Because of the huge amount of Social Media outreach that Jen over at Hotel Max does, I decided to give it a try.  Described as a “hip boutique hotel” with “Fab Service” I would have to say it is more like Tiny Hotel, with a miserable failure for service.  I review a lot of Hotels, but this one is by far the worst.

While the hotel gets some points for allowing me and Nala to check in early, (noon) we were initially greeted with “Are you sure you have the right hotel?”  I had booked by phone an hour earlier, and HotelRes.com’s Kenny did a great job on the phone being courteous nice, and very helpful, he even called HotelMax to confirm that it was ok to have my cat, Nala, but when arriving with my large bag and cat carrier, I said “I’m checking in” and the response was not, “Welcome to Hotel Max can I get your name” it was “Are you sure you have the right hotel?” followed by an insistence that I didn’t have a reservation, despite having a confirmation email on my phone.

The Room is Tiny.  Really Tiny.  There is no where in the room I can’t touch opposite walls.  The Bathroom is so small that if were to close the door while sitting on the toilet I could rest my head on it.  The Shower is a separate water closet.Review Of Hotel Max Seattle

The art on the wall is stuff you’d pick out at a starving artists show.  Not the “hip art filled” promise of the website, and the art piece in my room doesn’t even do what the Ritz does with it’s local artisans (who might also be starving artists), putting a plaque with the name of the artist and a biography of them or relevant information about the subject.  Instead I have a name and a title, and I’m not sure the name even matches what is signed on the picture.

The Hotel Internet Speed test at less than 1 megabit, despite “Wi-Fi everywhere” I am using my cell phone’s access point as that allowed me to watch Hulu where the Hotel’s internet would not.

There are no drawers to unpack clothes too, so you have to live out of your suit case.  The Drawers are instead filled with $6 Pringles and other over priced snacks.

It is snowing in Seattle as I write this, and the window Air Conditioner/ Heating Unit can’t keep up with the cold. The room is a toasty 66 degrees, despite the heat being set to 76.  When the heat kicks on the TV goes off, and the lights dim.  There is only one open outlet, and only if you unplug a lamp. So charging your cell phone and your laptop at the same time is not going to happen unless you brought your own power strip (like I do).

* Task brief
Continue the review of Hotel Max in Seattle from its final sentence, keeping the same first-person voice and tone.

* Records provided

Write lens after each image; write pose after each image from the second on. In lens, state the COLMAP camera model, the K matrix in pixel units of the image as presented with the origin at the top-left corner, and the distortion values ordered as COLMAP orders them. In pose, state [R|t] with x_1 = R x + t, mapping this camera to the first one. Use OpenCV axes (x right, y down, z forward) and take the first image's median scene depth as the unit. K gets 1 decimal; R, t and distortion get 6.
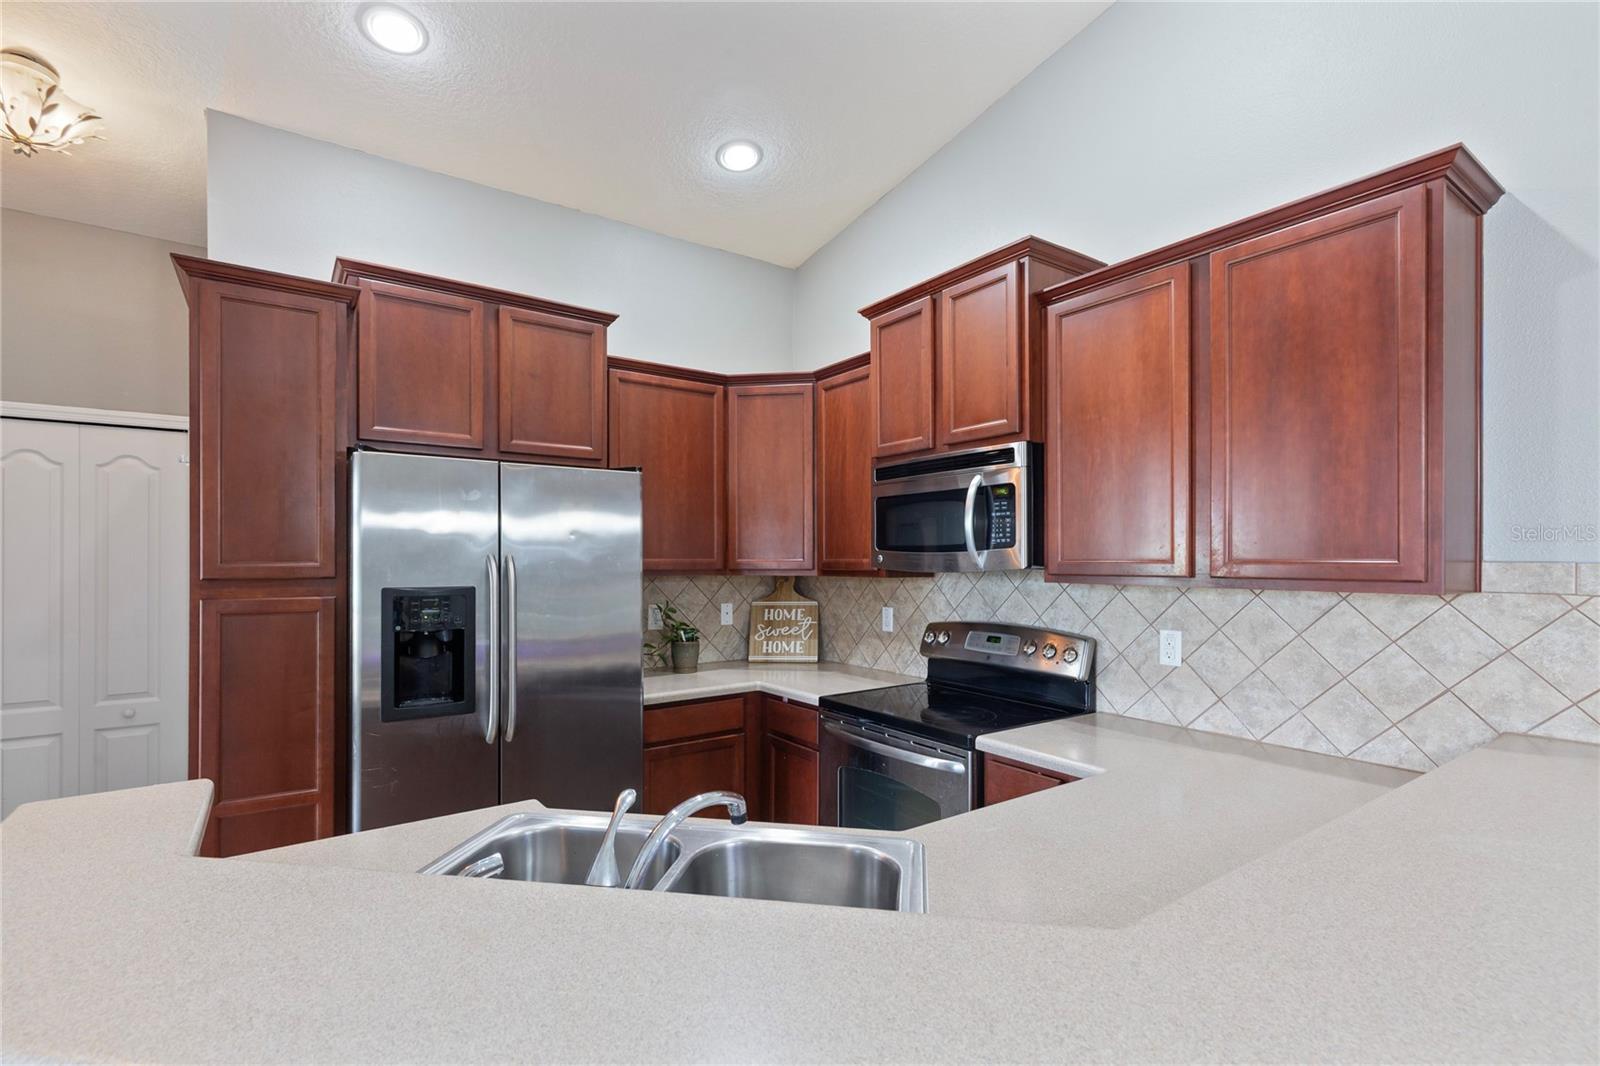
lens RADIAL K [[729.5, 0, 795.2], [0, 729.5, 557.5], [0, 0, 1]] dist [0.002192, 0.000300]
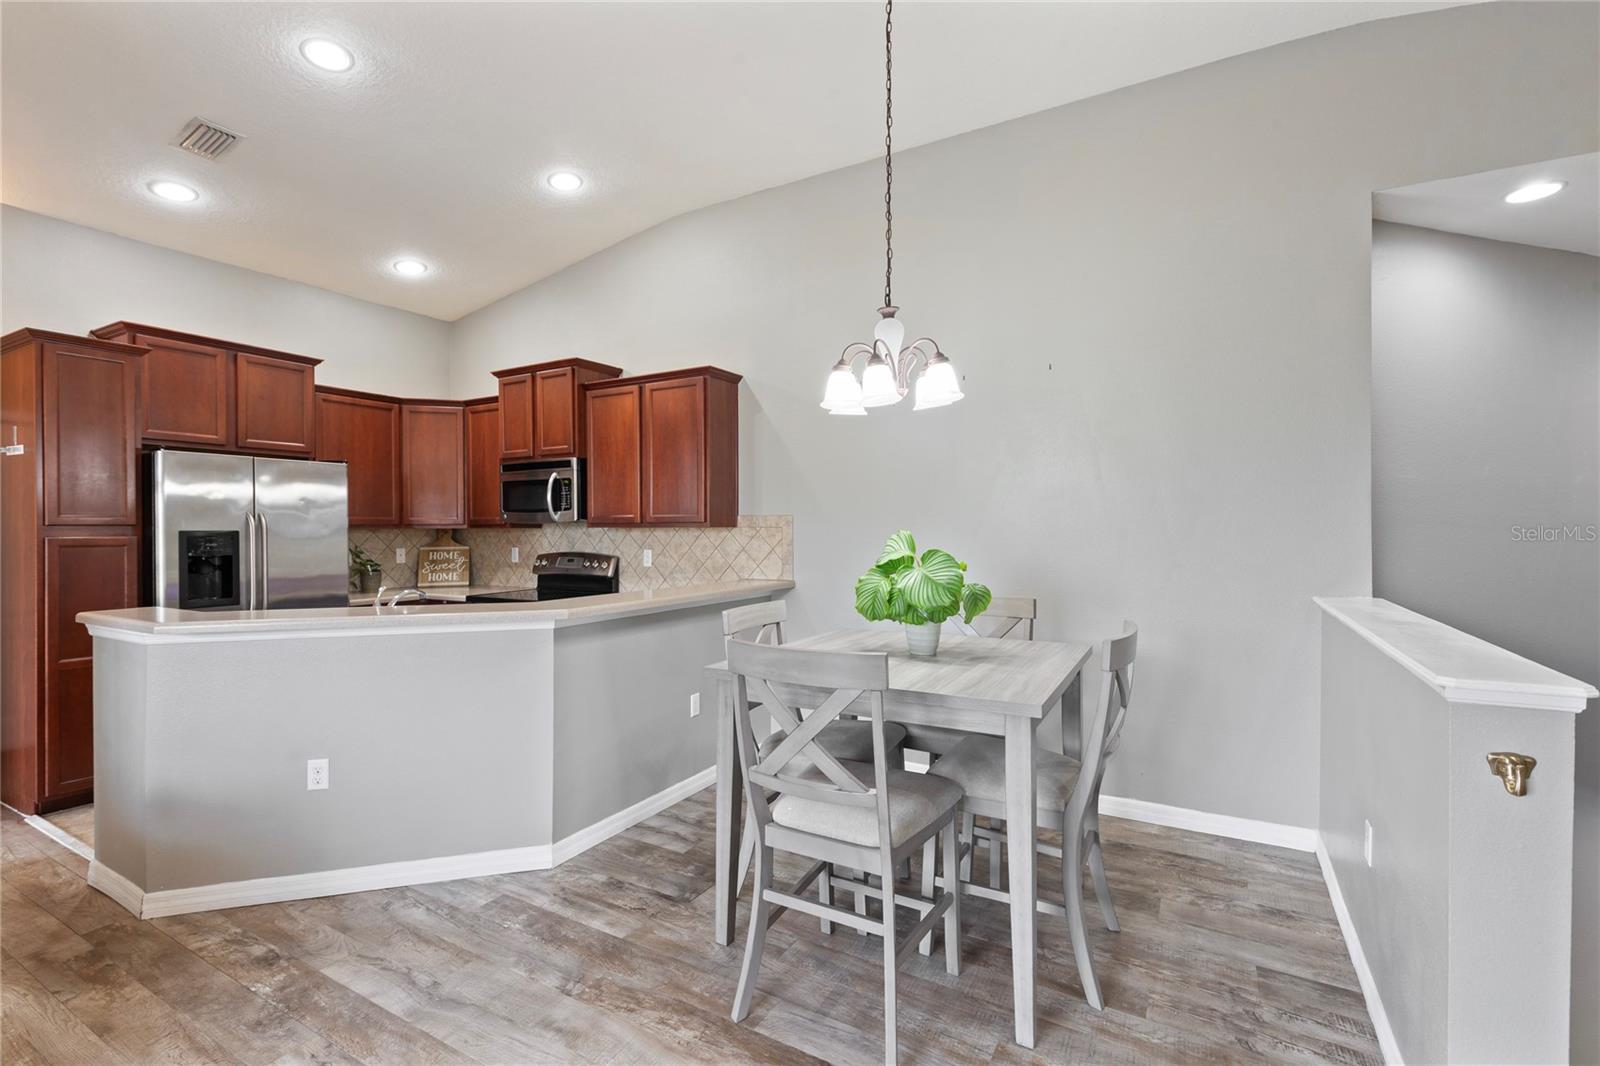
lens RADIAL K [[721.2, 0, 799.9], [0, 721.2, 528.8], [0, 0, 1]] dist [0.002128, 0.000173]
pose [[0.905811, -0.004819, 0.423655, 0.023895], [0.003226, 0.999985, 0.004479, 0.024082], [-0.423670, -0.002690, 0.905813, -0.826296]]
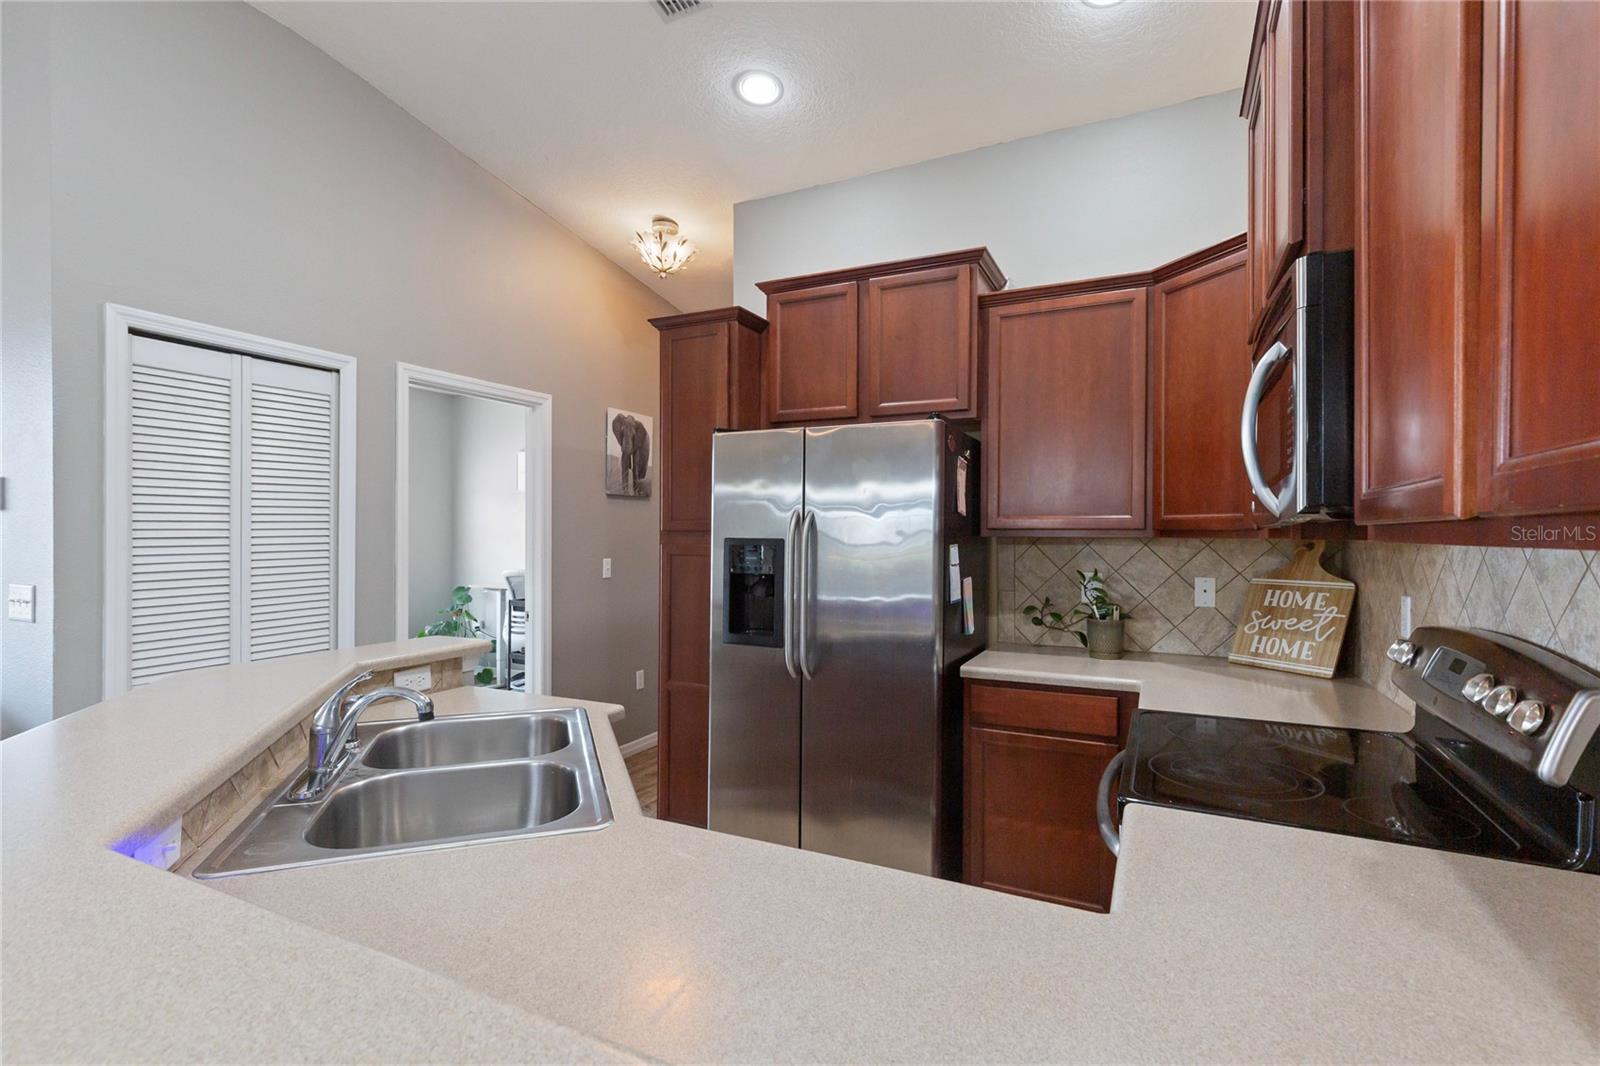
lens RADIAL K [[745.9, 0, 800.0], [0, 745.9, 533.0], [0, 0, 1]] dist [0.000715, 0.000128]
pose [[0.479573, 0.002580, -0.877498, 0.462891], [-0.002177, 0.999996, 0.001751, 0.022042], [0.877499, 0.001071, 0.479577, 0.354831]]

* Output of the task
The Linens on the bed are supposed to be extra luxurious, but are no better than those at the extended stay.  They are a cotton sateen with striping.  Not cozy, and not silky, they are a muddied blend of the two.  Made worse by the fact that the duvet had a large stain on it.  Hotel Max Seattle Review

I wouldn’t sit in the office chair, it had a white stain front and middle on it.  I can only imagine what created that stain.  The black wool cover would not leave anything to the imagination so I used one of only 2 towels provided to the room to cover the chair so I could get some work done.

So why am I still here? Well I thought I should give it a full night since I doubted that I would get my money back if I left, especially since after my 16 hour drive from the bay I really wanted a shower and was willing to pay the $109 for that.

Which brings me to the last thing that annoys me.  This is not a good deal. When I stayed in Tokyo I stayed in a room smaller than this, but with a bathroom down the hall.  That room was $40 a night.  Le Parc I get a bathroom larger than this entire room, plus 2 other “rooms” double the size of the “Max” room, and for the same price per night in West Hollywood.  The Westin 2 Blocks down the street is $20 more per night list, and $20 less per night as a HotWire.com booking.

While I haven’t formally reviewed it, the Roosevelt 2 blocks away it $10 less an night list, and is far superior by every metric, except selection of “Spiritual Reading” which the Hotel Max has a book for everything from Dianetics to Mormonism, in case you forgot you personal copy, or need something to burn in the room in place of the underwhelming window heater.  In any event I won’t be recommending the Hotel Max to anyone I like in the near future.